野球をあきらめた女子高校生の新たな目標は「花の甲子園」

 幼い頃から野球一筋だった少女・村上もみじは、怪我で野球をあきらめ、地元の川北高校に入学した後も塞ぎこんだ日々を送っていた。ある日、何者かに折られた枝を手にして佇む華道部の部長・水原サクラと出会う。サクラはまさに華のある美人で、もみじは目を奪われる。

 そしてサクラが見せてくれた「即興花いけ」は華道のイメージを覆すダイナミックなもので、もみじは心を奪われる。花や枝を選び、小走りで取ってきては花瓶へ挿していく。まるでスポーツのように汗をかきながら完成したサクラの作品はもみじの胸を高鳴らせた。しかもふたりが出会った場所にあった折れた枝も、効果的にいけられていたのである。

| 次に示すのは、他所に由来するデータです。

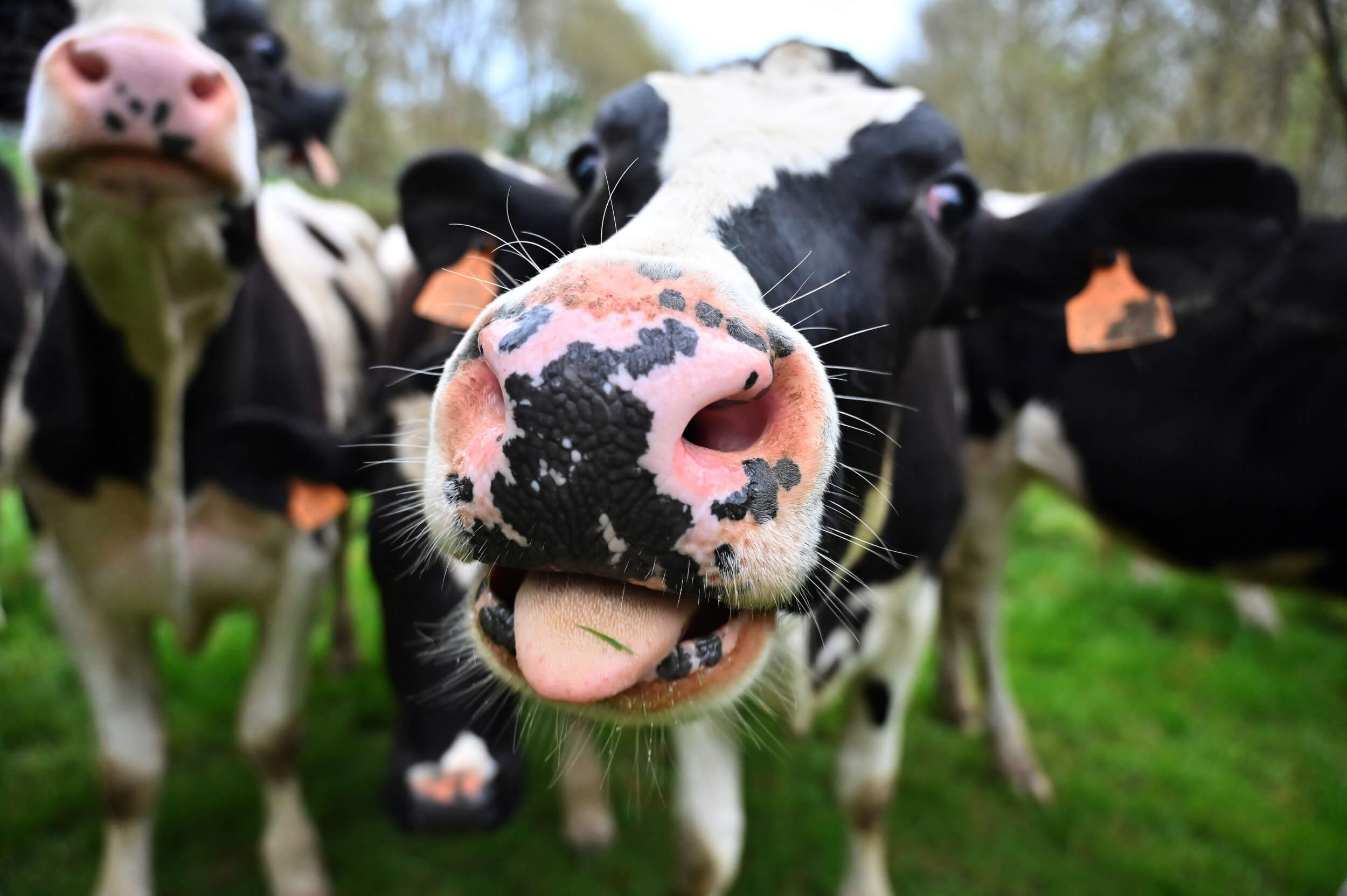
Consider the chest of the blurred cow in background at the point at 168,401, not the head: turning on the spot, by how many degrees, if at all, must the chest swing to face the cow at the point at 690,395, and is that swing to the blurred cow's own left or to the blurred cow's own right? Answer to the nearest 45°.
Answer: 0° — it already faces it

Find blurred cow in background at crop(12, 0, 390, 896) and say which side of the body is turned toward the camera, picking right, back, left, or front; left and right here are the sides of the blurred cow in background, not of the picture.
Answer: front

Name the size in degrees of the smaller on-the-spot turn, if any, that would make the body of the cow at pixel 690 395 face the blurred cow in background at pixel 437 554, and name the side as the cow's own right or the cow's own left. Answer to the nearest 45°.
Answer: approximately 135° to the cow's own right

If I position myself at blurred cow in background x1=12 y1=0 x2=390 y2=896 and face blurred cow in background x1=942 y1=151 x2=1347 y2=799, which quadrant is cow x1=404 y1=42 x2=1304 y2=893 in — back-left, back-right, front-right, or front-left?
front-right

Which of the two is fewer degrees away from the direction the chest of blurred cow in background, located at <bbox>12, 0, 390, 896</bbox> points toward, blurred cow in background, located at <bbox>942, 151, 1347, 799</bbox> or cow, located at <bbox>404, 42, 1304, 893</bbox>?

 サクラに華道部へ勧誘され、もみじは考える。折られた枝も作品になれた。しかも蕾さえ残っていれば花を咲かせることもできる。何かに夢中になることを怖がっていたもみじは入部を決める。華道部を、新たに情熱を捧げる場所とするのだ。

 華道部の先輩男子・イツキとのコンビネーションに苦労しながらも、もみじは自身の才能を開花させていく。まず3人は、高校華道部にとってのもうひとつの重要な大会「花いけバトル」に挑む――。

一度は“折れた枝”が花を咲かせる物語

 実は川北高校華道部のメンバーは、もみじと同じく一度は“折れた枝”である。イツキは華道に出会うまでは、ずっと折れたままであった。子どもの頃から気が弱く、弱さを克服しようとボクシングを始めたが、それほど強くはなっていない。ある日、ボクシングの練習でボコボコにされたときサクラに出会い、励まされ、華道を本気でやり始めた。クールで虚勢を張りがちで口が悪く、コミュニケーション下手だが、光を求めて伸びる花・小手毬のように、必死にもがきつつ成長しようとしている。

 サクラは華道の腕は確かで、部長としてもみじとイツキに慕われ、リーダーシップもあり部をしっかりまとめあげている。人あたりも良く、もちろん花が大好きな少女だ。非の打ちどころがなく見える彼女も、実は折れていたことがある。サクラは華道の名門の家に生まれ、家元を目指していた。しかし弟が成長したとき、その圧倒的な才能の前に次期家元の座を譲り、華道から離れていたのだ。高校に入学後、再び華道を始めたサクラは改めて稀有な才能たちと対峙する。

 その才能こそ、花いけのセンスの高さをうかがわせるもみじと、華道部の名門として名をはせる清光高校1年生の里美ツバキだ。ツバキは花屋に生まれ、花に囲まれて育ち、草花の知識や色彩感覚、インスピレーションを感じる力が別格であった。彼女の作品は即興でいけたとは思えないほどの絵画のような完成度で、もみじはもちろんサクラも圧倒される。この突出したセンスや才能にどう勝つのか。コーチとして華道部に来ている野原ミナミは「センスはロジックで補える」という。

“折れた枝”にだってやれることはまだまだあるのだ。

 何より、心の成長が彼女たちの伸びしろだ。華道の奥深さと魅力を知り、学び、ぐんぐん成長するもみじと、彼女の柔軟さや自由な発想に刺激を受けるサクラとイツキ。3人がどんな風に花をいけ、どんな作品を創造し、どんな花を咲かせるのか。注目してもらいたい。